Big Freedia knows a thing or two about twerking — last fall she helped set the Guinness World Record for the most people twerking simultaneously. This month, she has even more reasons to get on the dancefloor and celebrate: Her new album, Just Be Free, comes out today, and the second season of her Fuse TV reality show, Big Freedia: Queen of Bounce, kicked off last week.
As an ambassador for New Orleans bounce music, Big Freedia hasn’t been thrilled with how the recent attention surrounding twerking watered down and misrepresented a dance tradition with decades of history. So TIME asked Big Freedia (who is a man but uses female pronouns when talking about her work as a performer) for an introduction to bounce vocab. The questions of when and if it’s okay to borrow from cultures that aren’t your own have been a hot topic in pop music for the past year, but Freedia says she’s happy to share as long as you get it right. “I definitely want it to spread and make everyone aware of it,” Freedia says. “If you’re interested, definitely dig in.”
bounce: The kind of music Big Freedia makes. “Bounce music is uptempo, heavy bass, call and response,” she says. “It definitely has a lot to do with the ass-shaking. It’s New Orleans bass music.”
sissy bounce: File this one under terms not to use. “There’s no such thing as ‘sissy bounce,’” Freedia says of the term, which was created by a music writer, not New Orleans artists themselves. “We don’t separate it here in New Orleans at all. It’s just bounce music. Just because I’m a gay artist, they don’t have to put it in a category or label it. We have a lot of straight artists here, and they are offended by the term sissy bounce. We never did separate it here at home, and we don’t plan on it.”

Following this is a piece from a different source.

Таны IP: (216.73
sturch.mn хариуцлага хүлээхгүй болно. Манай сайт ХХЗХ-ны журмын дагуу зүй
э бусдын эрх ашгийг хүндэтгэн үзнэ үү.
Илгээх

twerking: “Twerking is definitely from New Orleans,” Freedia says. “We’ve been twerking for a long time and shaking our asses, but it’s a universal thing. There have been different people twerking all around the world. But New Orleans has definitely been in the lead for twerking or, as we call it here, p—y-popping. But we’ve definitely been doing it for the last 20 or 30 years.” The up-and-down butt-shaking move can be done in a number of ways — while squatting, while bent over, while against a wall. “It’s one dance move, but everyone has their own twist on it. Everyone has a different feeling of how they twerk.”
girl, down: “It can answer any term. You can ask me a question: ‘Did you eat today?’ ‘Girl, down.’ ‘That boy was cute!’ ‘Girl, down!’ ‘Ooh, she was fat.’ ‘Girl, down!’ It can be used for anything and everything.”
release your wiggle: Something Big Freedia asks everyone to do on “Explode,” the lead single from Just Be Free. “It’s a move that everybody gets into,” Freedia explains. “We’re shaking, and we snap our fingers together. We use both hands to snap our fingers at the same time and kind of throw out our head, so it’s giving us this power to release our wiggle.” See the move in action in the song’s music video.
yaka/glocka: One of Big Freedia’s most recognizable calls to the dancefloor is yakayakayaka, which gets repeated often on a number of songs, including “Na Who Mad” and “Explode.” “Yaka is basically like glocka — when we’re shaking, we’re like, ‘Ooh, she’s glocka, she’s going hard,’” Freedia says. “Yaka is kind of the same. We use it for glocka. It’s a feeling of, ‘She’s getting some, she’s going hard, she’s going in.’ I usually come up with my own words to relate to some of the words we already use, but to change the concept of it. Yaka and glocka are kind of the same thing.”
duffy: Another one of Freedia’s creations. “Duffy is go hard or go home,” Freedia says. “It’s just a concept that I wanted to have when we’re doing different things. When me and my dancers go in, we usually go hard or we go home. We’re not here to play. We go duffy.”
ol’ lady: “It means that I’m his girlfriend, I’m his lady, I’m the First Lady,” Freedia says of the phrase, which she calls herself repeatedly in a Just Be Free song of the same name. “That’s the concept, me and my boyfriend. It’s who’s number one, no matter who comes after. Anybody can be the ol’ lady no matter what. They don’t have to actually be an ol’ lady. If they’re the person who that person go with, they are the ol’ lady.”
buku: A variation on the French word beaucoup, buku simply means “a lot.” “‘Oh, man they had buku food over there.’ ‘They had buku groceries.’ ‘They had buku people there,’” Freedia says. “It’s a word of New Orleans. People use it very often.”
diva-ish: Often pronounced dee-ver-ish and also associated with fellow bounce artist Katey Red. “This is one of our newest ones,” Big Freedia says. “We put a little ish on the diva, and it definitely still means diva, but it’s our own style of words to put a little twist on it. We’ll switch any word, flip it and make it our own. ‘Child, that was diva-ish.’ ‘Ooh, she was just diva-ish, girl, she just gave me life.’ We mix it up in so many ways.”